Title: AdaptSPEC-X: Covariate dependent spectral modeling of multiple nonstationary time series
Authors: Michael Bertolacci - University of Wollongong (Australia)
Ori Rosen - University of Texas at El Paso (United States)
Edward Cripps - The University of Western Australia (Australia)
Sally Cripps - University of Sydney (Australia) [presenting]

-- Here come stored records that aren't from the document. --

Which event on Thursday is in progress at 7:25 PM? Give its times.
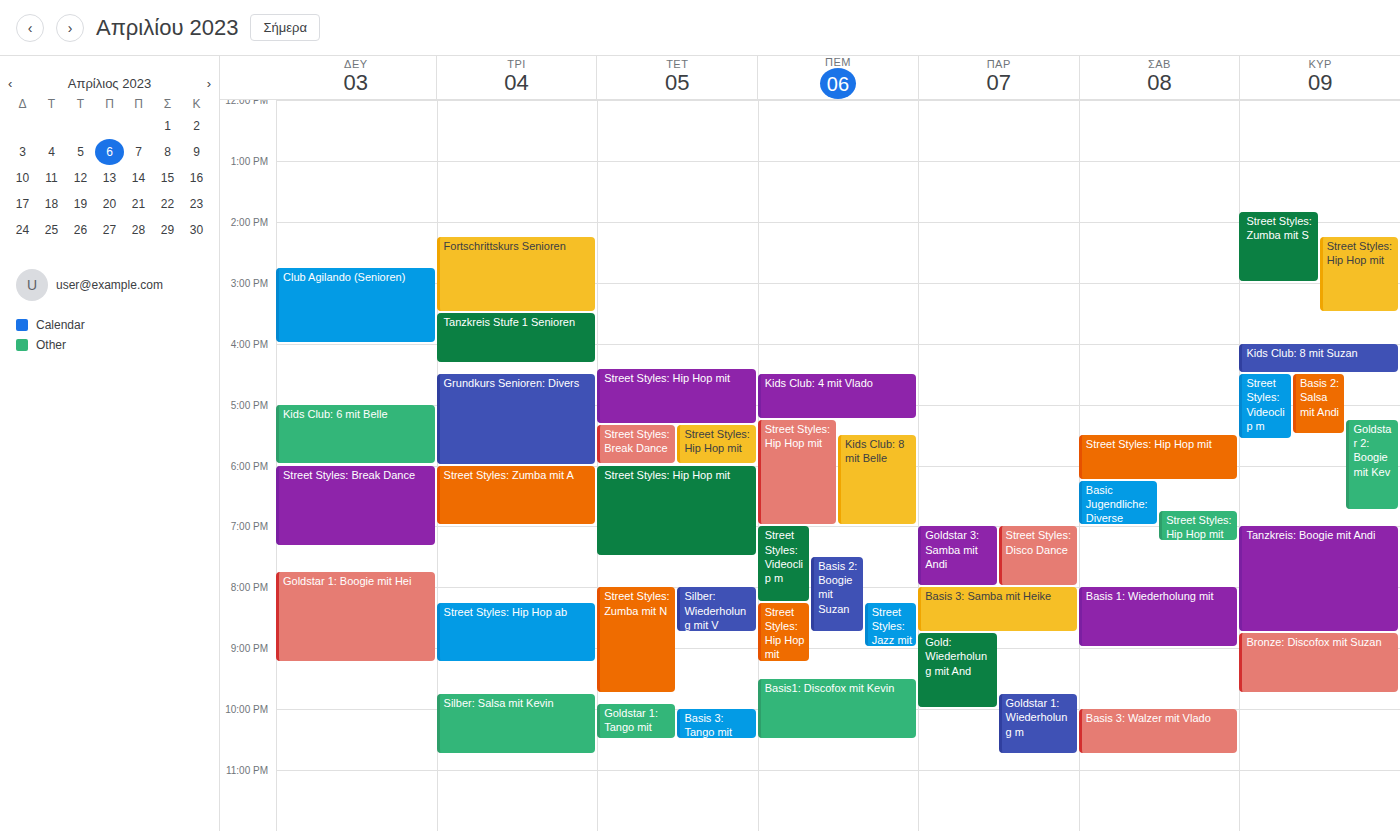
"Street Styles: Videoclip m", 7:00 PM to 8:15 PM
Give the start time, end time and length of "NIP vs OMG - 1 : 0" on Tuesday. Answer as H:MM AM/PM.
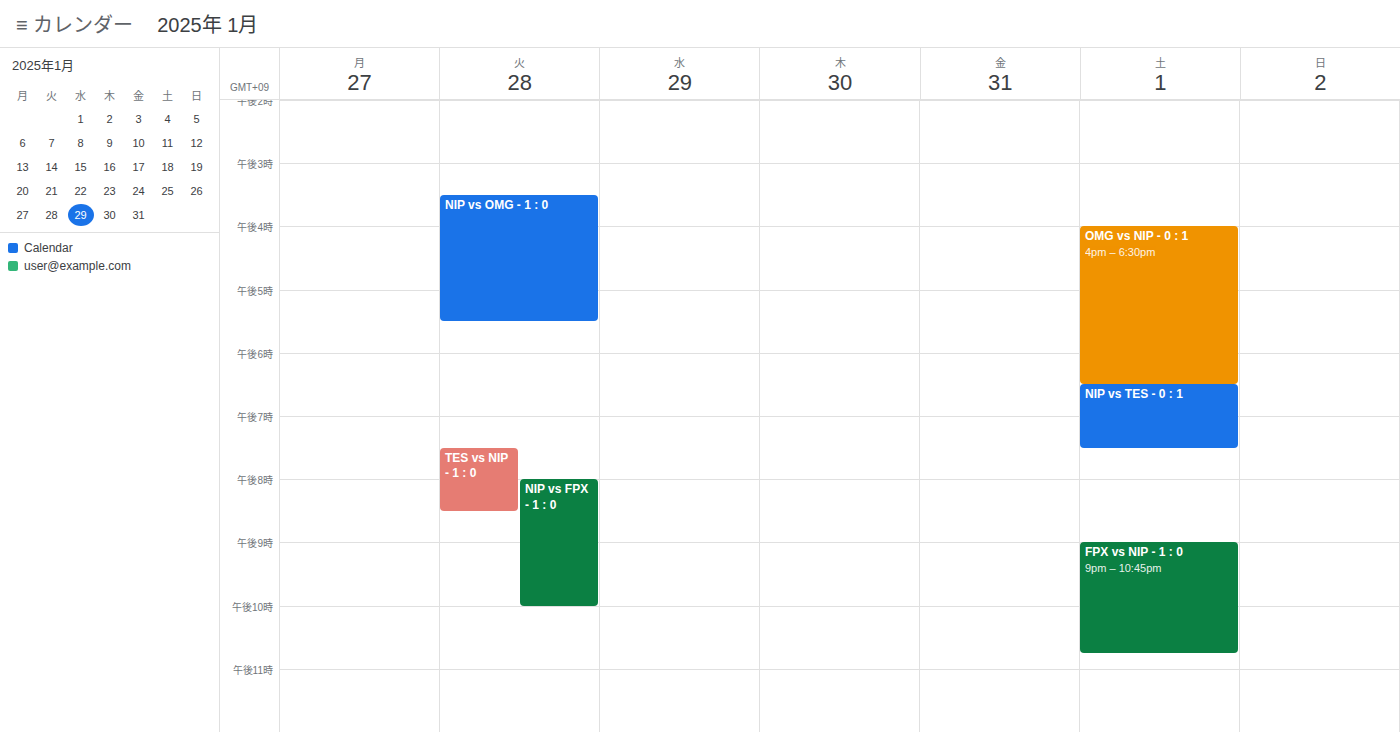
3:30 PM to 5:30 PM, 2 hours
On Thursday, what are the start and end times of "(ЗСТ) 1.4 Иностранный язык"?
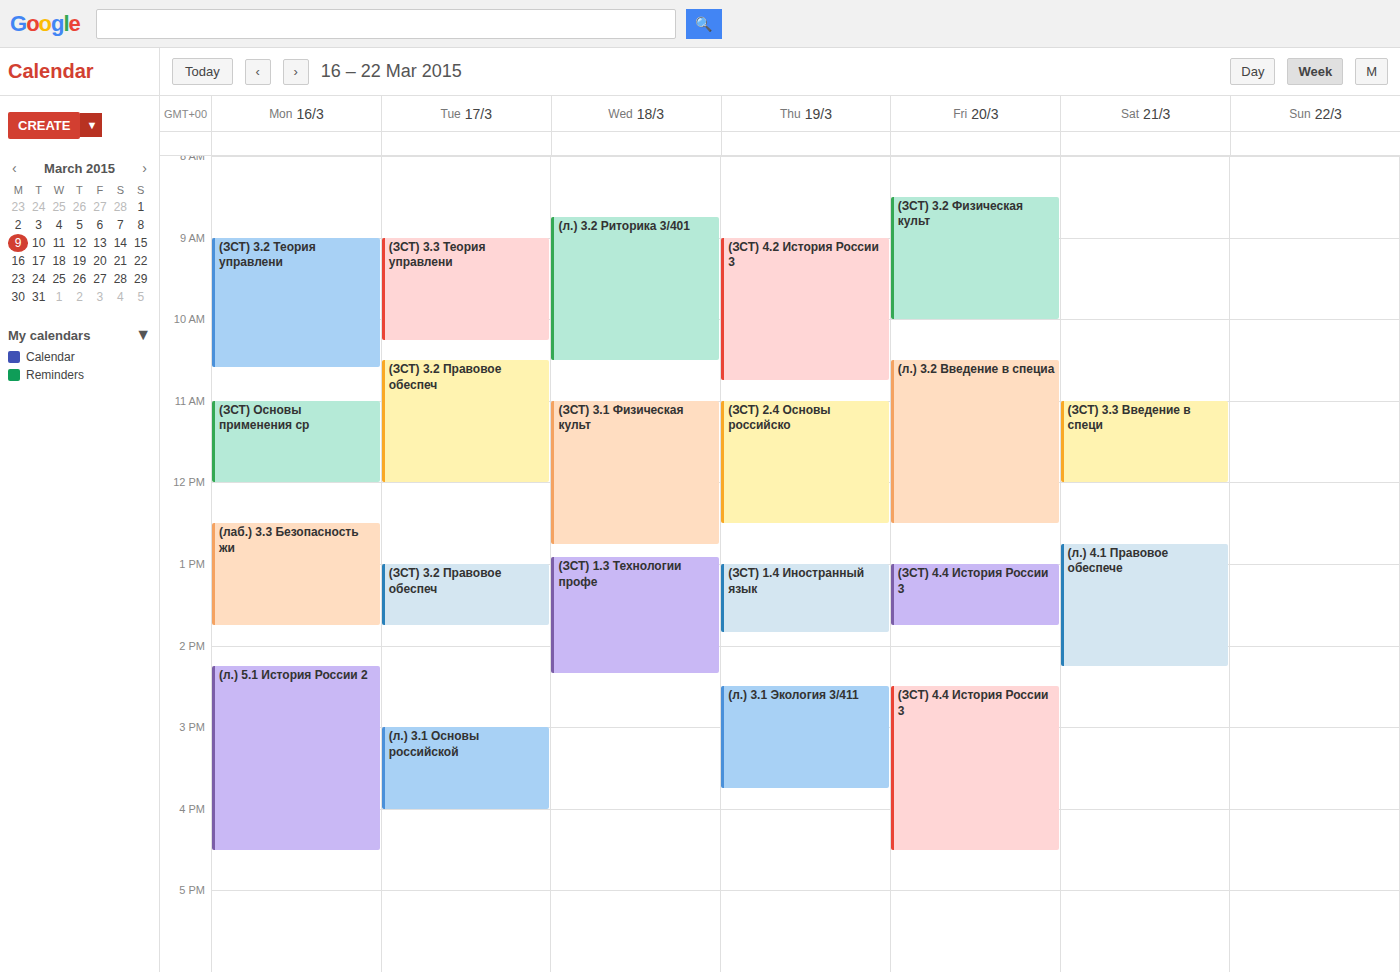
1:00 PM to 1:50 PM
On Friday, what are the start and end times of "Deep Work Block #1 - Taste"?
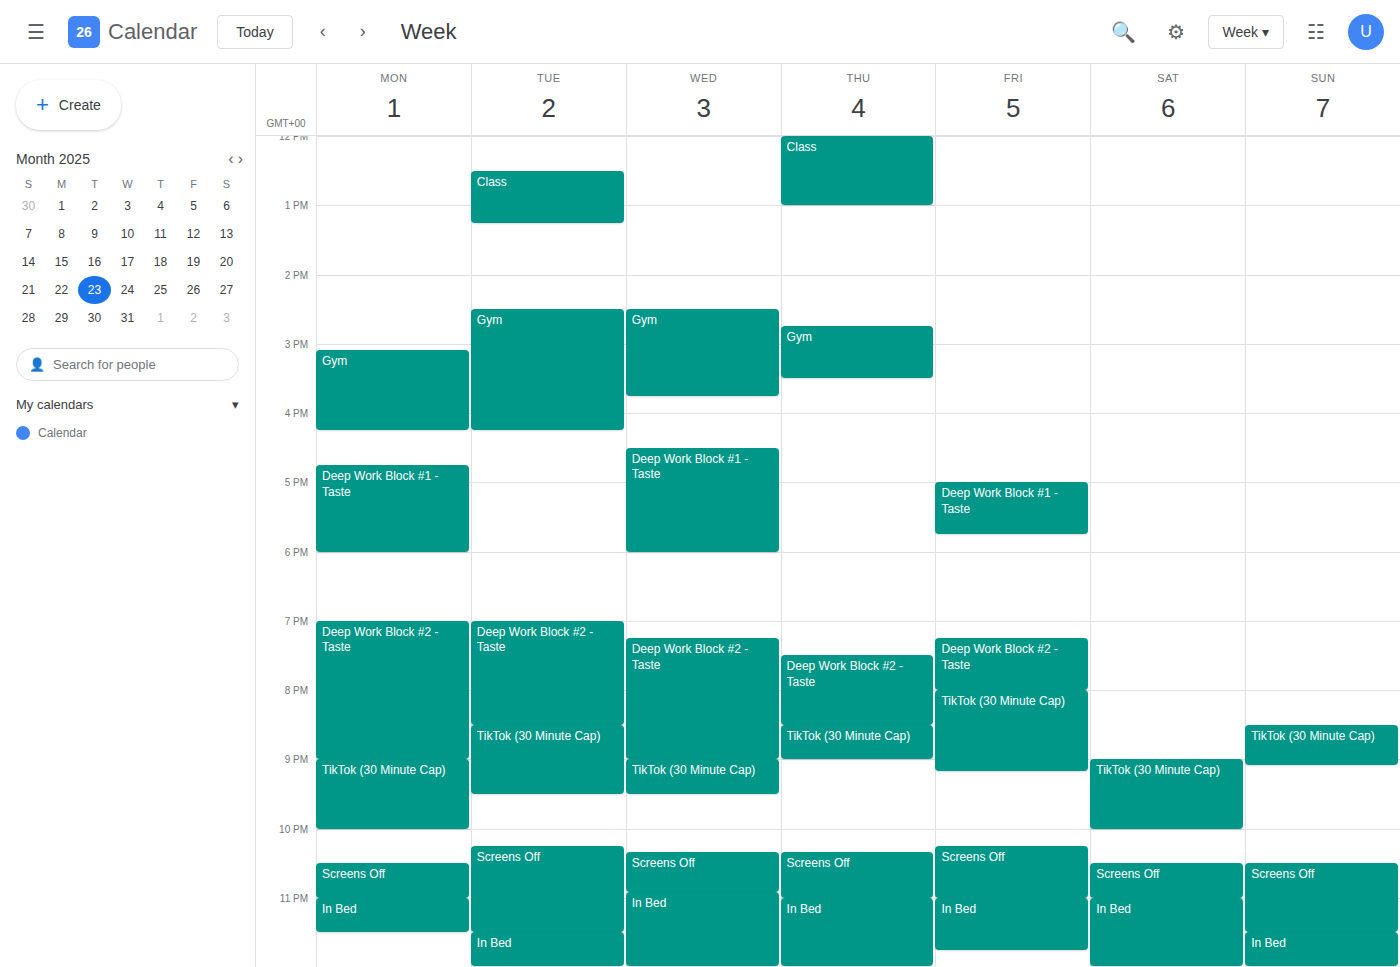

Abstract: A method for the joint analysis of a panel of possibly nonstationary time series is presented. The approach is Bayesian and uses a covariate-dependent infinite mixture model to incorporate multiple time series, with mixture components parameterized by a time-varying mean and log spectrum. The mixture components are based on AdaptSPEC, a nonparametric model which adaptively divides the time series into an unknown but nite number of segments and estimate the local log spectra by smoothing splines. We extend AdaptSPEC to handle missing values, a common feature of time series which can cause difficulties for nonparametric spectral methods. A second extension is to allow for a time-varying mean. Covariates, assumed to be time-independent, are incorporated via the mixture weights using the logistic stick-breaking process. The resulting model can estimate time-varying means and spectra at both observed and unobserved covariate values, allowing for predictive inference. Estimation is performed by Markov chain Monte Carlo (MCMC) methods, combining data augmentation, reversible jump, and Riemann manifold Hamiltonian Monte Carlo techniques. We evaluate the methodology using simulated data and describe applications to Australian rainfall data and measles incidence in the US. Efficient software implementing the proposed method is available in the R package BayesSpec.